TASK STATEMENT:
Could you copy out all of the records below exactly, leaving out every picture?

=== DATA LISTING ===

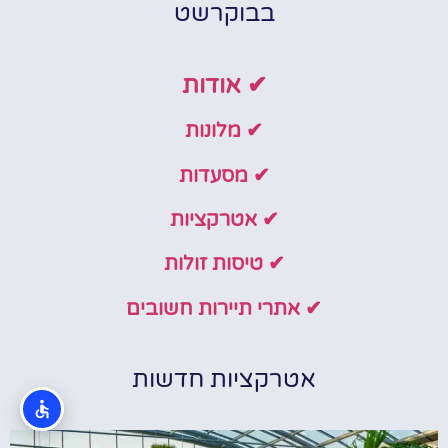
בבוקרשט
✔ אודות
✔ מלונות
✔ מסעדות
✔ אטרקציות
✔ טיסות זולות
✔ אתרי תיירות חשובים
אטרקציות חדשות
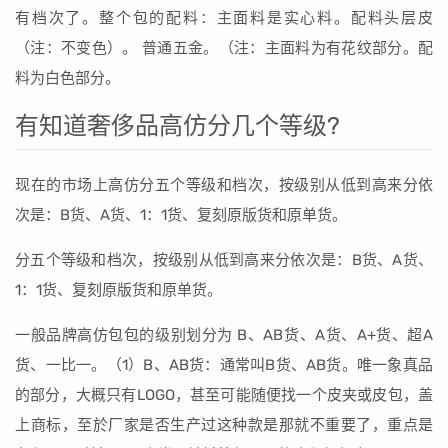
有档次了。整个包的配料：主面料是实心料。配料头层皮
（注：不变色）。 普通五金。（注：主面料为有花纹部分。配
料为白色部分。
有知道奢侈品高仿分几个等级?
现在的市场上高仿分五个等级和档次，按级别从低到高来分依
次是：B货、A货、1：1货、复刻原版货和原单货。
分五个等级和档次，按级别从低到高来分依次是：B货、A货、
1：1货、复刻原版货和原单货。
一般品牌高仿包包的级别划分为 B、AB货、A货、A+货、超A
货、一比一。（1）B、AB货：通常叫B货、AB货。唯一象真品
的部分，大概只有LOGO，甚至可能随便找一个皮夹或皮包，盖
上商标，至於厂家是否生产过这种款是那就不重要了，重点是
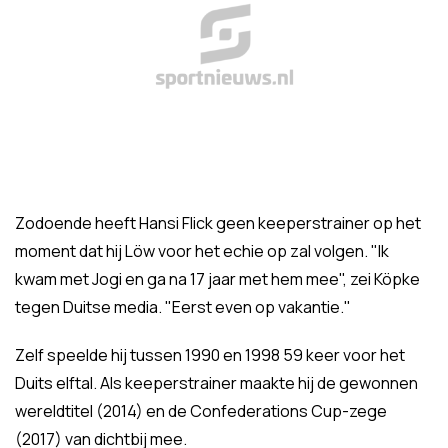
Zodoende heeft Hansi Flick geen keeperstrainer op het
moment dat hij Löw voor het echie op zal volgen. "Ik
kwam met Jogi en ga na 17 jaar met hem mee", zei Köpke
tegen Duitse media. "Eerst even op vakantie."
Zelf speelde hij tussen 1990 en 1998 59 keer voor het
Duits elftal. Als keeperstrainer maakte hij de gewonnen
wereldtitel (2014) en de Confederations Cup-zege
(2017) van dichtbij mee.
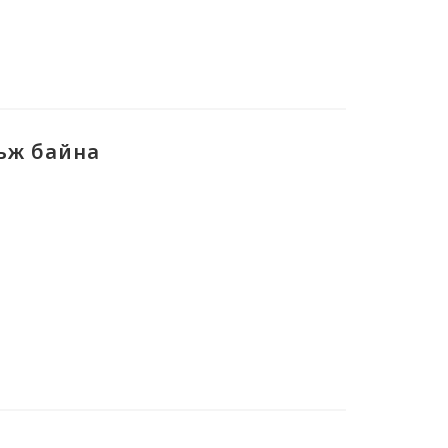
ьж байна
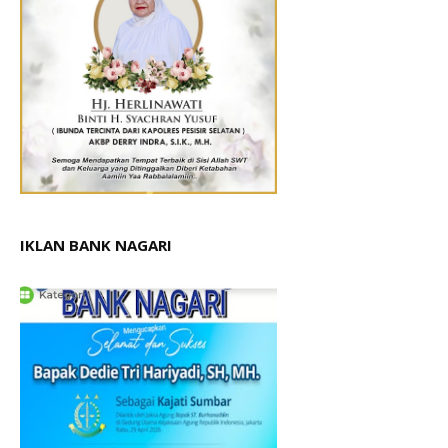
IKLAN BANK NAGARI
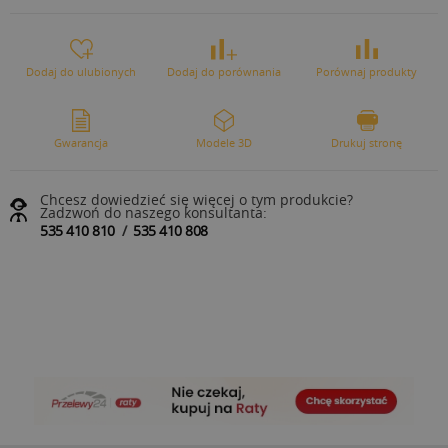
Dodaj do ulubionych
Dodaj do porównania
Porównaj produkty
Gwarancja
Modele 3D
Drukuj stronę
Chcesz dowiedzieć się więcej o tym produkcie?
Zadzwoń do naszego konsultanta:
535 410 810
/
535 410 808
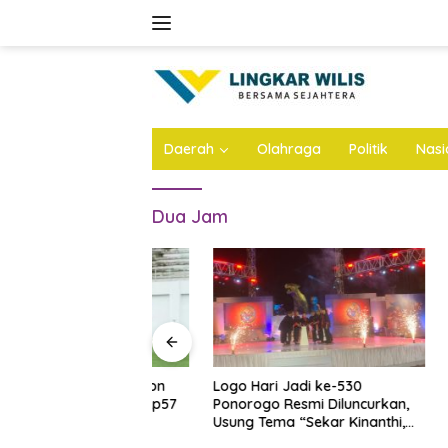
Skip
to
content
Daerah
Olahraga
Politik
Nasi
Dua Jam
n Atap Stadion
Logo Hari Jadi ke-530
Bejat, A
Dianggarkan Rp57
Ponorogo Resmi Diluncurkan,
di Jomba
 Ini Infonya
Usung Tema “Sekar Kinanthi,
Anak Ang
Wening Daya”
Ini Infon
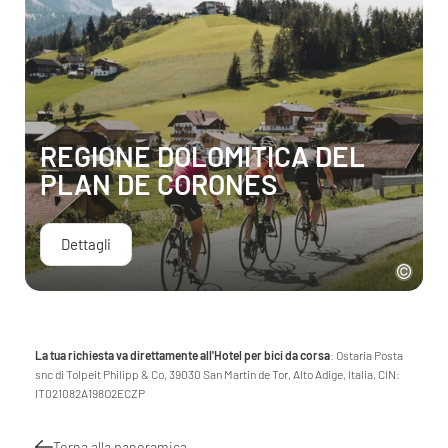
REGIONE DOLOMITICA DEL
PLAN DE CORONES
Dettagli
La tua richiesta va direttamente all'Hotel per bici da corsa
: Ostaria Posta
snc di Tolpeit Philipp & Co, 39030 San Martin de Tor, Alto Adige, Italia, CIN:
IT021082A198O2ECZP
Torna alla panoramica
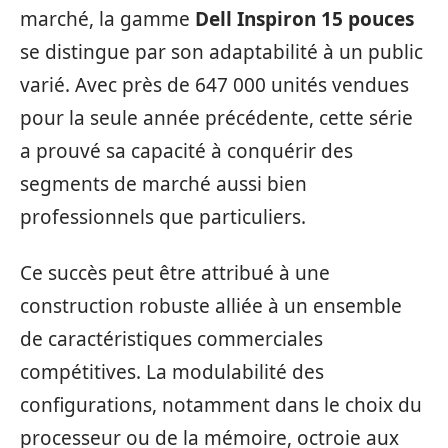
marché, la gamme
Dell Inspiron 15 pouces
se distingue par son adaptabilité à un public
varié. Avec près de 647 000 unités vendues
pour la seule année précédente, cette série
a prouvé sa capacité à conquérir des
segments de marché aussi bien
professionnels que particuliers.
Ce succès peut être attribué à une
construction robuste alliée à un ensemble
de caractéristiques commerciales
compétitives. La modulabilité des
configurations, notamment dans le choix du
processeur ou de la mémoire, octroie aux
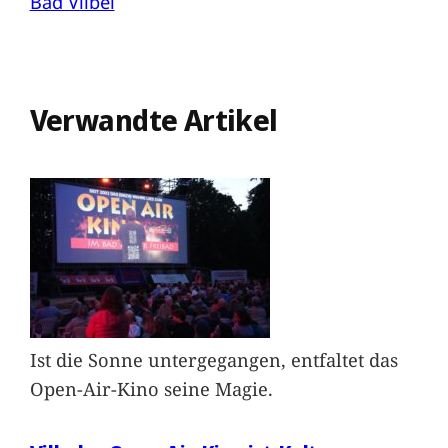
Bad Vilbel
Verwandte Artikel
Ist die Sonne untergegangen, entfaltet das
Open-Air-Kino seine Magie.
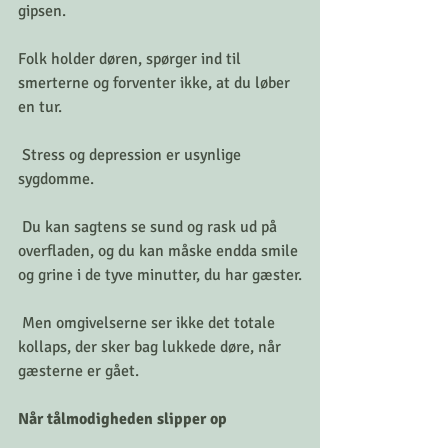
gipsen. 
Folk holder døren, spørger ind til 
smerterne og forventer ikke, at du løber 
en tur.
 Stress og depression er usynlige 
sygdomme.
 Du kan sagtens se sund og rask ud på 
overfladen, og du kan måske endda smile 
og grine i de tyve minutter, du har gæster.
 Men omgivelserne ser ikke det totale 
kollaps, der sker bag lukkede døre, når 
gæsterne er gået.
Når tålmodigheden slipper op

===

RESULT OF THE EXERCISE:
בבוקרשט
✔ אודות
✔ מלונות
✔ מסעדות
✔ אטרקציות
✔ טיסות זולות
✔ אתרי תיירות חשובים
אטרקציות חדשות
有档次了。整个包的配料：主面料是实心料。配料头层皮
（注：不变色）。 普通五金。（注：主面料为有花纹部分。配
料为白色部分。
有知道奢侈品高仿分几个等级?
现在的市场上高仿分五个等级和档次，按级别从低到高来分依
次是：B货、A货、1：1货、复刻原版货和原单货。
分五个等级和档次，按级别从低到高来分依次是：B货、A货、
1：1货、复刻原版货和原单货。
一般品牌高仿包包的级别划分为 B、AB货、A货、A+货、超A
货、一比一。（1）B、AB货：通常叫B货、AB货。唯一象真品
的部分，大概只有LOGO，甚至可能随便找一个皮夹或皮包，盖
上商标，至於厂家是否生产过这种款是那就不重要了，重点是
Zodoende heeft Hansi Flick geen keeperstrainer op het
moment dat hij Löw voor het echie op zal volgen. "Ik
kwam met Jogi en ga na 17 jaar met hem mee", zei Köpke
tegen Duitse media. "Eerst even op vakantie."
Zelf speelde hij tussen 1990 en 1998 59 keer voor het
Duits elftal. Als keeperstrainer maakte hij de gewonnen
wereldtitel (2014) en de Confederations Cup-zege
(2017) van dichtbij mee.
ьж байна
IKLAN BANK NAGARI
Dodaj do ulubionych
Dodaj do porównania
Porównaj produkty
Gwarancja
Modele 3D
Drukuj stronę
Chcesz dowiedzieć się więcej o tym produkcie?
Zadzwoń do naszego konsultanta:
535 410 810
/
535 410 808
Skip
to
content
Daerah
Olahraga
Politik
Nasi
Dua Jam
n Atap Stadion
Logo Hari Jadi ke-530
Bejat, A
Dianggarkan Rp57
Ponorogo Resmi Diluncurkan,
di Jomba
 Ini Infonya
Usung Tema “Sekar Kinanthi,
Anak Ang
Wening Daya”
Ini Infon
REGIONE DOLOMITICA DEL
PLAN DE CORONES
Dettagli
La tua richiesta va direttamente all'Hotel per bici da corsa
: Ostaria Posta
snc di Tolpeit Philipp & Co, 39030 San Martin de Tor, Alto Adige, Italia, CIN:
IT021082A198O2ECZP
Torna alla panoramica
marché, la gamme
Dell Inspiron 15 pouces
se distingue par son adaptabilité à un public
varié. Avec près de 647 000 unités vendues
pour la seule année précédente, cette série
a prouvé sa capacité à conquérir des
segments de marché aussi bien
professionnels que particuliers.
Ce succès peut être attribué à une
construction robuste alliée à un ensemble
de caractéristiques commerciales
compétitives. La modulabilité des
configurations, notamment dans le choix du
processeur ou de la mémoire, octroie aux
Bad Vilbel
Verwandte Artikel
Ist die Sonne untergegangen, entfaltet das
Open-Air-Kino seine Magie.
gipsen. 
Folk holder døren, spørger ind til 
smerterne og forventer ikke, at du løber 
en tur.
 Stress og depression er usynlige 
sygdomme.
 Du kan sagtens se sund og rask ud på 
overfladen, og du kan måske endda smile 
og grine i de tyve minutter, du har gæster.
 Men omgivelserne ser ikke det totale 
kollaps, der sker bag lukkede døre, når 
gæsterne er gået.
Når tålmodigheden slipper op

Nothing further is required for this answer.